Half a million euros for health research in the PALOPs
The projects, selected by an international jury, are led by researchers from Angola, Cape Verde and Mozambique who participated in the Science Management Program, an initiative run by the two foundations between 2018 and 2021 and that involved around 50 researchers over its three editions.
The National Institute of Health, through CISA – the Centre of Health Research of Angola, is to develop the project “Helminth infections and allergic respiratory diseases. Does a neglected tropical disease influence a non-communicable disease?”. This holds the objective of understanding the connection between allergy based respiratory diseases and infection by helminths (intestinal parasites) and the role the intestinal microbiome may play in asthma and the control of helminths. This project represents a partnership with the Military Hospital of Luanda and the Lisbon Higher Schools of Health Technology and is led by Jocelyne Vasconcelos and Margarete Arrais.
The National Institute of Health of Mozambique was another selected by the tender process for its project “Epidemiology and characteristics of SARS-CoV-2 infection among children and their households in Mozambique” led by Nilsa de Deus and Osvaldo Inlamea for the next two years. The project consists of studying SARS-Cov-2 in children from three primary schools located in urban, peri-urban and rural neighbourhoods of Maputo. The researchers seek to analyse the mortality and morbidity rates in these age groups as well as to undertake an epidemiological study and surveying the prevalence to better understand the exposure of children to the virus.

STORED DATA ->
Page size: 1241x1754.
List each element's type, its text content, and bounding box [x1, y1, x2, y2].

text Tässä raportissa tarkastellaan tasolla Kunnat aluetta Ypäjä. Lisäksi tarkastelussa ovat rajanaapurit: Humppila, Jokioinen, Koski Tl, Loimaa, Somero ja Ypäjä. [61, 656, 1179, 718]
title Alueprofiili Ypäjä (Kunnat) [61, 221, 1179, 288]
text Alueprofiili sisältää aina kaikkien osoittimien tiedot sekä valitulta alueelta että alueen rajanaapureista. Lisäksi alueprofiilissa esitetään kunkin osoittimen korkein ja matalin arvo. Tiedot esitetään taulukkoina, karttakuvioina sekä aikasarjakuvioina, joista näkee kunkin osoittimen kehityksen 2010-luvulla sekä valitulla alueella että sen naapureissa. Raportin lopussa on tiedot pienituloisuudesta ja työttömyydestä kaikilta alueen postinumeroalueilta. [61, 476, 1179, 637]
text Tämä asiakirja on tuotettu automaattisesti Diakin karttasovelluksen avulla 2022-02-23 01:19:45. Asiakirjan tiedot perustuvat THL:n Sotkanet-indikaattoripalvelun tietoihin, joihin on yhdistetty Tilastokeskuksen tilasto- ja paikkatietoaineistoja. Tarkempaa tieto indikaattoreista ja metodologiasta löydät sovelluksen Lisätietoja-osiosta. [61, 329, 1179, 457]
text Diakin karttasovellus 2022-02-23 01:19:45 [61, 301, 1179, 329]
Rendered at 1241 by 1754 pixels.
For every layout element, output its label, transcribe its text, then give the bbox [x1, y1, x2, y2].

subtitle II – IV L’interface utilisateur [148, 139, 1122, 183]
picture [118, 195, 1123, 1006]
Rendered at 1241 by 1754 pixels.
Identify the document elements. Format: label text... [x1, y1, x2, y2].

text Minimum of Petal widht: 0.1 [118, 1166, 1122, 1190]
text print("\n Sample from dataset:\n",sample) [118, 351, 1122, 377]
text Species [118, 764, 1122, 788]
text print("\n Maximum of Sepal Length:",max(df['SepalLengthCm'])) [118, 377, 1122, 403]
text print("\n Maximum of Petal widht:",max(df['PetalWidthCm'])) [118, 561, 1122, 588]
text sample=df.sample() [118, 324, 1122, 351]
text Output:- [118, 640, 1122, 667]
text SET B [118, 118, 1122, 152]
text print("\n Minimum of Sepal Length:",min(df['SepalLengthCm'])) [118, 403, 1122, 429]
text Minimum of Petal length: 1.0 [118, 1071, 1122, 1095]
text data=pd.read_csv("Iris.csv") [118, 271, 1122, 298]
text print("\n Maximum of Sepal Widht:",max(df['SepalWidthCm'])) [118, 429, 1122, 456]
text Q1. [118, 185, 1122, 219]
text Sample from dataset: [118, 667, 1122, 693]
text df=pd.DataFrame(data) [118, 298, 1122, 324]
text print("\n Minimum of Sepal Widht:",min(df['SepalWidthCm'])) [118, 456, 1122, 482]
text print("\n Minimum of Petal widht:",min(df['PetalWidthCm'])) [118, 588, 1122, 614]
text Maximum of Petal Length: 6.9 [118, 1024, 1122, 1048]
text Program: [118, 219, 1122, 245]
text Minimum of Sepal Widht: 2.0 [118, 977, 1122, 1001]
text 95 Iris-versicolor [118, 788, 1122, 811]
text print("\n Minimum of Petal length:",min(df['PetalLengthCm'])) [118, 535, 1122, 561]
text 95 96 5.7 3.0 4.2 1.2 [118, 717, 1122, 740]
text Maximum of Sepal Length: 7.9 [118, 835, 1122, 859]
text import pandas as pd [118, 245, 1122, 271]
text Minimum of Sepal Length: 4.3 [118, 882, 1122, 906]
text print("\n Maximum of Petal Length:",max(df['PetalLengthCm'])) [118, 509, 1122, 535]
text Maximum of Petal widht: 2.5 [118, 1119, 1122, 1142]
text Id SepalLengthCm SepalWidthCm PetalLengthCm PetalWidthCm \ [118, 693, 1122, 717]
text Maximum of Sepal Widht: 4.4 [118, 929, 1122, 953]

EXERCISE INSTRUCTIONS -> Pick up the article above on health research funding in the PALOPs after its last sentence and continue it.

ANSWER BELOW ->
The University of Cape Verde is to advance with the “Clinical-Pathological Characterization of PALOP`S Cancer – INCUBATOR” project with the objective of portraying the incidence of prostate cancer in Cape Verde and Mozambique through a biological study ascertaining which is the most common subtype of this cancer that leads the causes of cancer related deaths in Cape Verde. This project also includes setting up a digital laboratory, “INCUBATOR”, a platform for the publication of data and information in support of the diagnosing of prostate cancer. This project is headed by Neidy Varela Rodrigues and Mamudo Ismail in a partnership with the Faculty of Medicine at the Eduardo Mondlane University in Mozambique.